Promotion and legislation on mediation in The Netherlands
Machteld Pel, Pelmediation

I would like to present an update about the promotion and legislation on mediation in the Netherlands and the possible influence of promotion and regulation on the use of mediation.
Since the end of the nineties, the promotion of ADR has been an active part of the Dutch judicial policy. The four main goals in promoting ADR were: out-of-court resolution of disputes; attaining the best quality or the most effective way of settling disputes; the realisation of various forms of access to justice that make the parties primarily responsible for dispute resolution; and, lastly, less pressure on the judicial system. (Court-Based mediation in the Netherlands: research, evaluation and future expectations, Bert Niemeijer and Machteld Pel, Penn State Law review, 2005, nr 2 p 345 – 378).
One of the hypotheses in setting up the projects was that, as mediation gains in popularity, due to successful referrals by judicial organisations among other things, more people will probably opt for mediation of their own accord, and will possibly do so at an earlier stage. The presence of an organisational referral provision can serve as a stimulus for the use of mediation due to the fact that those who repeat on a large scale will deal with their conflicts differently. Since then, this has resulted in government bodies using mediation or mediation elements in handling conflicts with individuals.
Despite the policy to stimulate ADR, the Justice Minister did not support regulation with regard to mediation because he thought it would hamper the further development of mediation.

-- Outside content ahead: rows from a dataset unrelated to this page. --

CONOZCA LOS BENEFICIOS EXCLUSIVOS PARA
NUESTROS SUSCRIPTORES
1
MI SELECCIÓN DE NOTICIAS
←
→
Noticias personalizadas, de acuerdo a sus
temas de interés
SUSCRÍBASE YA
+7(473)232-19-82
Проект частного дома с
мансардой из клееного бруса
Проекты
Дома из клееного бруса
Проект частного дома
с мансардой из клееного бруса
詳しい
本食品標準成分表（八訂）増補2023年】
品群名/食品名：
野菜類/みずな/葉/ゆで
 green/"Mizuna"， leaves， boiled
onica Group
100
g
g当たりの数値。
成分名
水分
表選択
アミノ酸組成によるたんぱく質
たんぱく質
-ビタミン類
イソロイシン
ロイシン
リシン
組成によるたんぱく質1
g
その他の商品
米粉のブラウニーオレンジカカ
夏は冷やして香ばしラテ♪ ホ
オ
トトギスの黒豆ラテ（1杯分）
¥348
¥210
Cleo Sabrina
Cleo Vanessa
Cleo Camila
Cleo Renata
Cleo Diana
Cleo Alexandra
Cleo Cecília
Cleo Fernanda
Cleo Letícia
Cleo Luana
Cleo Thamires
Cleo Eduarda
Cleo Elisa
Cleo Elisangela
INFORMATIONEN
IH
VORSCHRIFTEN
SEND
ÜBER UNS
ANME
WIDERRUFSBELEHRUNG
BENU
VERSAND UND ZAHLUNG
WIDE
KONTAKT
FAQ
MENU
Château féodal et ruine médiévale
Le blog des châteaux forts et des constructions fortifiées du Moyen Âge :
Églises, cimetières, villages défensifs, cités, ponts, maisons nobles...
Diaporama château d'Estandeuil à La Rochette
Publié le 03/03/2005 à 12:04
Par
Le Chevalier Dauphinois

With the exception of the legally regulated Legal Aid possibility for mediation, the government mediation policy was aimed at allowing mediation as much opportunity as possible by issuing as few rules as possible. (Explanatory Memorandum TK bill 32555 no 3, introduction) According to the minister, it was the responsibility of the professional group to develop quality standards and as long as they have not been crystallized out he has not been a supporter of the privilege of non-disclosure. The government has subsequently subsidized the Netherlands Mediation Institute over the years to help them reach these goals. Mandatory mediation did not fit into the Dutch mediation policy either, according to the minister.
This minimalist approach towards regulation even led to the initial endeavours of the Dutch government to block the EC Commission’s effort to come up with a European mediation directive.

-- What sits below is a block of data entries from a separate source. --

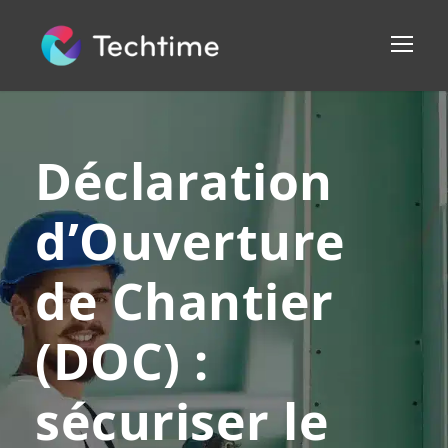
Déclaration
d’Ouverture
de Chantier
(DOC) :
sécuriser le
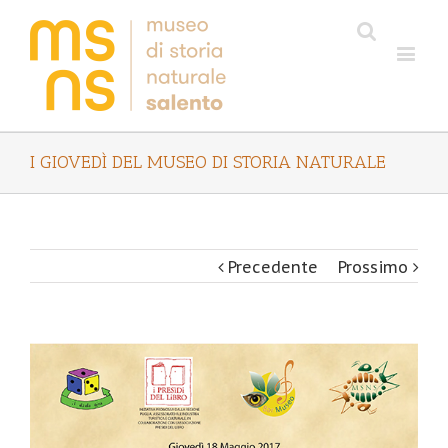
I GIOVEDÌ DEL MUSEO DI STORIA NATURALE
Precedente
Prossimo
View
Larger
Image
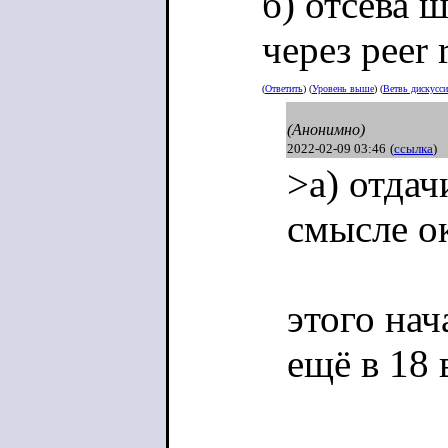
б) отсева 
через peer 
(
Ответить
) (
Уровень выше
) (
Ветвь дискусс
(Анонимно)
2022-02-09 03:46
(
ссылка
)
>а) отдач
смысле о
этого нач
ещё в 18 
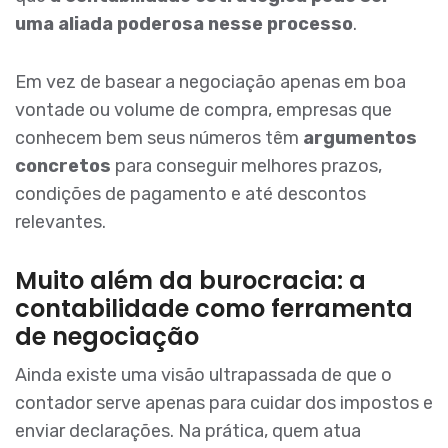
uma aliada poderosa nesse processo
.
Em vez de basear a negociação apenas em boa
vontade ou volume de compra, empresas que
conhecem bem seus números têm
argumentos
concretos
para conseguir melhores prazos,
condições de pagamento e até descontos
relevantes.
Muito além da burocracia: a
contabilidade como ferramenta
de negociação
Ainda existe uma visão ultrapassada de que o
contador serve apenas para cuidar dos impostos e
enviar declarações. Na prática, quem atua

The Directive of the European Parliament and of the council of 21 may 2008 has prompted the Government to change this policy and to regulate mediation by law. The Law was adopted by the Lower House and is now under review in the Netherlands Parliament Upper House. (Bill 32555)
The new law comprises:
• New limitation rules, namely that a mediation stops the expiry of limitation and prescription periods (article 3: 316 paragraphs 4 and 5 and 3, 319 paragraph 3 BW),
• A new article in the Code of Civil Procedure (22a rv) which stipulates that the judge can advise mediation in all cases, and
• The privilege of non-disclosure for the mediator. (protecting confidentiality: no parties/mediators shall be compelled to give evidence in civil and commercial judicial proceedings or arbitration regarding information arising out of or in connection with a mediation process).

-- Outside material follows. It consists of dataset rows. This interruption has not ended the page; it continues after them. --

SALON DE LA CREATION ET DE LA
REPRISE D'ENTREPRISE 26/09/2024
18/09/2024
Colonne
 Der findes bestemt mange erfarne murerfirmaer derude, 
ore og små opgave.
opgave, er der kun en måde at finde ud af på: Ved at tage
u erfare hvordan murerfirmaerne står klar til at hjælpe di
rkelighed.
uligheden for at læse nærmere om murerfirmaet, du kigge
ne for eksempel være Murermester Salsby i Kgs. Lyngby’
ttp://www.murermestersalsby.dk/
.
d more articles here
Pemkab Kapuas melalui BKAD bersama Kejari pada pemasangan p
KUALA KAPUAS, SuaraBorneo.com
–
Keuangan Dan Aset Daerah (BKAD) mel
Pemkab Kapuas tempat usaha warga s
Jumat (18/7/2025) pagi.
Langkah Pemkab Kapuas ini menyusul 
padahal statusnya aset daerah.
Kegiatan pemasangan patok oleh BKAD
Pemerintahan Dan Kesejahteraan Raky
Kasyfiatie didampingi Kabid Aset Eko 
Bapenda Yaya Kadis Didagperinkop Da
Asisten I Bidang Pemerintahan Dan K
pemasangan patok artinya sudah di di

• And with regard to enforceability of written agreements, a gap in the law has been closed: an agreement in a referred mediation can now be enforced in all types of procedures.
It is important to note that its application is not limited to cross-border mediations. The Bill to implement the European mediation directive is, as we speak, still before the Senate. But until implementation, there is hardly any regulatory framework for mediation; the relative success of mediation in the Netherlands is due to the bottom-up approach (as De Palo calls it: pragmatic): first do it, then (if really necessary) regulate it. So far, mediation has been entirely subject to private regulation by contract. In the nineties there was not much information on mediation in figures. It is thought that the figures up to 2001 were not very substantial. The promotion of court referred mediation led to the introduction of statistics on mediation figures. The latest publication on mediation figures shows that there were about 52,000 mediations taking place in the Netherlands in 2011, in the following categories:
Family 33% 17058
Labour 25% 12922
Community 18% 9304
Government 8% 4135
Business to Business 8% 4135
Other 8% 4135
These figures outnumber the amount of arbitrations by far, so this supports the idea that mediation (more than arbitration) really allows an extra possibility for parties to overcome their conflicts and that arbitration is only really suitable for a comparatively small number of cases (no more than several thousands).
Due to the fact that the Netherlands has exceeded the time limit for implementation to a large extent, it is to be expected that this incomplete law will pass the Senate unchanged, because it only has the power to reject, not to amend, the law. My expectation is that a rejection is not to be expected, not only because of the time frame, but also because of the minor political impact of this law. Moreover, the Minister of Justice has recently announced supplementary legislation regulating, among other aspects, quality standards and a national register for mediators to be put into effect in 2014. Also, a private member’s bill on mediation was announced by a Representative in the Second Chamber (House of Commons), so for the first time in history it is to be expected that we will have a considerable amount of legislative activity concerning mediation.
The minister will also campaign for a greater familiarity with mediation with the aim that for individuals, businesses and government bodies, mediation should become the norm.
We will see if this legislation will further influence the use of mediation.